▶ _Assigned task_
Reproduce the lines of the records below verbatim, from the start of the records through the line containing "Das Sanierungsergebnis ist", including that line.

▶ _Provided information_

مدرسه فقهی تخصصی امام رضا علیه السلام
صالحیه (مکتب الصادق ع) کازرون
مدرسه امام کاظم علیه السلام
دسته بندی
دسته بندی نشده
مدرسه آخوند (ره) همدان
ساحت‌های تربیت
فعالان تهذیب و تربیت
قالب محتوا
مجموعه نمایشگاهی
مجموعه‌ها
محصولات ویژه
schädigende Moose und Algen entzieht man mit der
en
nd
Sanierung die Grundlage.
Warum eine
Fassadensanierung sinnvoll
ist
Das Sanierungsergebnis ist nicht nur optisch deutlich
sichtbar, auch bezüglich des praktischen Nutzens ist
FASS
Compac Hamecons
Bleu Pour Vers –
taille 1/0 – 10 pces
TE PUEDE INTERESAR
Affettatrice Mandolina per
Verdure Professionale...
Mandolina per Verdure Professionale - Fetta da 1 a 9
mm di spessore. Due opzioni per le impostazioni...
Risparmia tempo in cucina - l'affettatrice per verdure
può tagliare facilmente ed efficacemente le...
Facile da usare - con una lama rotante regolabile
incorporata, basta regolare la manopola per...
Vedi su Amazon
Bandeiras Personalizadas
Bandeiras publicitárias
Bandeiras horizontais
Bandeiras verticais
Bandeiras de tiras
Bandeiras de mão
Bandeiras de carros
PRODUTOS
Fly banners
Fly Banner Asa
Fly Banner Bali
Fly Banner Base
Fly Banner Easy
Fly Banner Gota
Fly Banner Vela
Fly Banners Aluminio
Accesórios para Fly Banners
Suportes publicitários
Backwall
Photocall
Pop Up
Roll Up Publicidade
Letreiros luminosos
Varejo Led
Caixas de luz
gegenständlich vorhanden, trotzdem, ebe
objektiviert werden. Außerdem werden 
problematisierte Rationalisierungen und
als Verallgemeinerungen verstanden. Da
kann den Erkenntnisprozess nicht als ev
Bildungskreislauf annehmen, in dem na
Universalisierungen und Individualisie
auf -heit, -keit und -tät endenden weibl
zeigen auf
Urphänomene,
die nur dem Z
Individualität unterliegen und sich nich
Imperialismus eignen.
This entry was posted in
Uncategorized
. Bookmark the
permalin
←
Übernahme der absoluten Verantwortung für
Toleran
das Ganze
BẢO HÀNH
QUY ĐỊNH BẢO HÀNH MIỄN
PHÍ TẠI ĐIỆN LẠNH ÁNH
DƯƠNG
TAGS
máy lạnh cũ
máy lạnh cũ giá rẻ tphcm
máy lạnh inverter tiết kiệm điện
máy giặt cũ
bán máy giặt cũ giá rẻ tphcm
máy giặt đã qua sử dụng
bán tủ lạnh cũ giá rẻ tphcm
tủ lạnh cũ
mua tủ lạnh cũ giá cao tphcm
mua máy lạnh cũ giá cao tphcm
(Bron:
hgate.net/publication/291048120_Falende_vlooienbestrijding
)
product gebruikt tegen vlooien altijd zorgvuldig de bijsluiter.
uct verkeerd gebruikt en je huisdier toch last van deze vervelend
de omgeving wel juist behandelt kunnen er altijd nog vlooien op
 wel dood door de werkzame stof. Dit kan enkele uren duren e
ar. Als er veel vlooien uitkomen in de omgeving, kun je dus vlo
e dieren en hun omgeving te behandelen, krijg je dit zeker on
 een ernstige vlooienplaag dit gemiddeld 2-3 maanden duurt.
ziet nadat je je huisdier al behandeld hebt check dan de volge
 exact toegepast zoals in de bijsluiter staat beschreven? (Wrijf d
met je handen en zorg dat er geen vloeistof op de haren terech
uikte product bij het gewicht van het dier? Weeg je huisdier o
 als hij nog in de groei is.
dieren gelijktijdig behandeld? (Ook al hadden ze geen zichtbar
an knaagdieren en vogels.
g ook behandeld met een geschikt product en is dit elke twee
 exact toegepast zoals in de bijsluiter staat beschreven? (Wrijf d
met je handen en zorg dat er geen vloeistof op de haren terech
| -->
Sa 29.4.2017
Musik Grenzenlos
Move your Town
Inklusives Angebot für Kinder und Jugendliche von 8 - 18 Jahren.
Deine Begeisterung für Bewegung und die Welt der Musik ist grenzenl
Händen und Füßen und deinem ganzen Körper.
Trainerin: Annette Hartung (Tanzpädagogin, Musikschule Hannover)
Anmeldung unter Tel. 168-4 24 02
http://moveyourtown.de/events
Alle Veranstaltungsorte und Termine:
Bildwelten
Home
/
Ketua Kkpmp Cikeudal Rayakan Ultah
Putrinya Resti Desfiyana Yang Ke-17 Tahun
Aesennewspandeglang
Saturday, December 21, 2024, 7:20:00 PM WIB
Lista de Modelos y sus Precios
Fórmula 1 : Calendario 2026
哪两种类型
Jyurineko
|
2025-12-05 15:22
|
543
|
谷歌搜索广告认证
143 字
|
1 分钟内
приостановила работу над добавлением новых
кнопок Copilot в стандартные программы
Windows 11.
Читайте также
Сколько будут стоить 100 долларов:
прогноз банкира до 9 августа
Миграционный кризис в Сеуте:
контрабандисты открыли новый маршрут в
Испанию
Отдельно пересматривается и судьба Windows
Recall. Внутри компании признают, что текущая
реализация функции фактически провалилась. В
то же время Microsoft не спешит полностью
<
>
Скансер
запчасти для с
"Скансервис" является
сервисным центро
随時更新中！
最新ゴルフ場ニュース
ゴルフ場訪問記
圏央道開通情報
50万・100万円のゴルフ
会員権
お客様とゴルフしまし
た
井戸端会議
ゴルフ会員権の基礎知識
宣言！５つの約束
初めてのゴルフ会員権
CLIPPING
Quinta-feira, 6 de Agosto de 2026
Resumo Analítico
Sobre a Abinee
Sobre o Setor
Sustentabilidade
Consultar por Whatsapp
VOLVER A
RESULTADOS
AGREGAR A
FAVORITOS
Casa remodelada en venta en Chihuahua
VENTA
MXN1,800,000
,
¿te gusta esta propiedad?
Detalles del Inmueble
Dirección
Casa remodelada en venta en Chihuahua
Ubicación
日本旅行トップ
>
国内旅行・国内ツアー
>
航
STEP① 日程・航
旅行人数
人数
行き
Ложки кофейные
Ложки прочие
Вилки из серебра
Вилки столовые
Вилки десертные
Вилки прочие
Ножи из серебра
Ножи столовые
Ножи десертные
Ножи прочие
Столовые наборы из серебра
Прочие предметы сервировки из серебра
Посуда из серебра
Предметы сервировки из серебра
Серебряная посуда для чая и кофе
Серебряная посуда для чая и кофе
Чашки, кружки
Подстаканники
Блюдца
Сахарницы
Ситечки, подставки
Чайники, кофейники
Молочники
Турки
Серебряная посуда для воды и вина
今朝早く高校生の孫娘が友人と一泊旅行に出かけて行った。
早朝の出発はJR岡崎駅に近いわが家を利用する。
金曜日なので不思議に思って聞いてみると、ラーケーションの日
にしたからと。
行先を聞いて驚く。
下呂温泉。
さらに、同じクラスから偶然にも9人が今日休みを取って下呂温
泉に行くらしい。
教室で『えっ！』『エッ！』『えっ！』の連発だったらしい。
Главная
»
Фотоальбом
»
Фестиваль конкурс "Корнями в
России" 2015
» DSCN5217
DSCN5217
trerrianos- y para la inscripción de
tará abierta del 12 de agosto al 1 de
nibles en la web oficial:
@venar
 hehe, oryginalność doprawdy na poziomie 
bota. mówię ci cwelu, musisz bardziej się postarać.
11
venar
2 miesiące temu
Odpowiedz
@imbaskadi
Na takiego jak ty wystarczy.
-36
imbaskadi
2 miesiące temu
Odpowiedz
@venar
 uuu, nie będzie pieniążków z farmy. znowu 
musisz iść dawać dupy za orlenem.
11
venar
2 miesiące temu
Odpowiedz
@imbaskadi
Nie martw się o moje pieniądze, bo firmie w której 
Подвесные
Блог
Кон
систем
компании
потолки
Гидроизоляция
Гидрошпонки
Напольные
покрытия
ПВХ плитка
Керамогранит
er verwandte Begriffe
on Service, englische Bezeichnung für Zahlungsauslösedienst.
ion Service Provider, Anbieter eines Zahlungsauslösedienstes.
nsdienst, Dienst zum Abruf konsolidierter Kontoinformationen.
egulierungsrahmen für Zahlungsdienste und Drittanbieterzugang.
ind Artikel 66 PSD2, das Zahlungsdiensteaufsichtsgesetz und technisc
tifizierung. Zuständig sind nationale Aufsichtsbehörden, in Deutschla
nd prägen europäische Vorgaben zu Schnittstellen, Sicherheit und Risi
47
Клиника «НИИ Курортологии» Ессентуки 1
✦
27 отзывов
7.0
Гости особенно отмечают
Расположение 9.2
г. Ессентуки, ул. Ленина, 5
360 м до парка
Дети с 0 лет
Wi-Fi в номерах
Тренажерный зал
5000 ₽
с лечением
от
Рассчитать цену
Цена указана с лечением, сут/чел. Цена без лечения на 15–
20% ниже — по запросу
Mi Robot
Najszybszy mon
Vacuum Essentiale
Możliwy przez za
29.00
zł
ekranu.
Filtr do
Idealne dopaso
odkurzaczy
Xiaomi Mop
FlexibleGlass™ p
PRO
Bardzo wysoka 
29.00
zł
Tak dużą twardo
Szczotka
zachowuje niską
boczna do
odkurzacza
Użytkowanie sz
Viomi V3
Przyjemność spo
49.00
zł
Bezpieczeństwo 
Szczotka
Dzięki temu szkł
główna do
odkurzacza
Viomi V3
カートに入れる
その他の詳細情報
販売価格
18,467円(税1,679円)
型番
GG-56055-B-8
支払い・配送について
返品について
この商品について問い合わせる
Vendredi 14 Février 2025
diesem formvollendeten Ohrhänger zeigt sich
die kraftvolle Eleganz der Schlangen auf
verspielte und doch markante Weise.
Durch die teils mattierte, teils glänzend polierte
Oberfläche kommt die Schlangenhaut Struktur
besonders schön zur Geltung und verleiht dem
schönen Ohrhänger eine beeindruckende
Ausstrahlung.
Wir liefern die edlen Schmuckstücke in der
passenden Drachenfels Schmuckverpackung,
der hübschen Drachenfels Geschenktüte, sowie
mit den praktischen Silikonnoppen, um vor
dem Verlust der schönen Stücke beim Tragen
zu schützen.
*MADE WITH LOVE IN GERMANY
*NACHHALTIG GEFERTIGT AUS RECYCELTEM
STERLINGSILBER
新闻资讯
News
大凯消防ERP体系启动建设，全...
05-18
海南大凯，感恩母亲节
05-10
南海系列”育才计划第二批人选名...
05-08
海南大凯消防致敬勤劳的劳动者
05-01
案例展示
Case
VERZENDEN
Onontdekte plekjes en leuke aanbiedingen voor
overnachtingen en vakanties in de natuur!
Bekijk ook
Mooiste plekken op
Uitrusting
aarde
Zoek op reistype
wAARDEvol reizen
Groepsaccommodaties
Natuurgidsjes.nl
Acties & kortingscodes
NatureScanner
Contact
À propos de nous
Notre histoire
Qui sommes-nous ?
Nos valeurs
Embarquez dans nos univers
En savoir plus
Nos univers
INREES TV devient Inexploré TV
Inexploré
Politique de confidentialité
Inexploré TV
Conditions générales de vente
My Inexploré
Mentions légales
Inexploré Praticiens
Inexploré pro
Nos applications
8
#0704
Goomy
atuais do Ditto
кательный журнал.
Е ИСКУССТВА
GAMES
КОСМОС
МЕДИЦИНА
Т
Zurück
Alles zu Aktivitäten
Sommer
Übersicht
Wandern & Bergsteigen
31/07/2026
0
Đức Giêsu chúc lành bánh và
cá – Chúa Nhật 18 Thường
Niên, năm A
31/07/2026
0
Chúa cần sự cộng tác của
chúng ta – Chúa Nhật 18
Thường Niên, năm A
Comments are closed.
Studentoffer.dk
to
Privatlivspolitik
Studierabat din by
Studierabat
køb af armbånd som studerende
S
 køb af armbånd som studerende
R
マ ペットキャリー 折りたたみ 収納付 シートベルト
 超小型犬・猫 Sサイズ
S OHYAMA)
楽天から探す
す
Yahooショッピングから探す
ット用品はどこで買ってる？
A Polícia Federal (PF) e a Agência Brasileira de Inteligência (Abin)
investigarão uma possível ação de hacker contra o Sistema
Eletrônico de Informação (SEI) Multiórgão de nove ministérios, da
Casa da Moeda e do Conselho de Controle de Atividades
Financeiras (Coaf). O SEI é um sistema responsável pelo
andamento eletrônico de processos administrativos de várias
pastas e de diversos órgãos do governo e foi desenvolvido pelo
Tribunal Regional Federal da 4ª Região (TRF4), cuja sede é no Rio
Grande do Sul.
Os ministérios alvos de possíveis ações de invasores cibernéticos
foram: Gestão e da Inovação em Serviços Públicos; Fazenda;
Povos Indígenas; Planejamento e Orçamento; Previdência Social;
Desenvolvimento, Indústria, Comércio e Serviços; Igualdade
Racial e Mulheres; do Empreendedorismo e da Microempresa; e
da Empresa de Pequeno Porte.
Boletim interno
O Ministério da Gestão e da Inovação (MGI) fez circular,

▶ _Answer below_
مدرسه فقهی تخصصی امام رضا علیه السلام
صالحیه (مکتب الصادق ع) کازرون
مدرسه امام کاظم علیه السلام
دسته بندی
دسته بندی نشده
مدرسه آخوند (ره) همدان
ساحت‌های تربیت
فعالان تهذیب و تربیت
قالب محتوا
مجموعه نمایشگاهی
مجموعه‌ها
محصولات ویژه
schädigende Moose und Algen entzieht man mit der
en
nd
Sanierung die Grundlage.
Warum eine
Fassadensanierung sinnvoll
ist
Das Sanierungsergebnis ist nicht nur optisch deutlich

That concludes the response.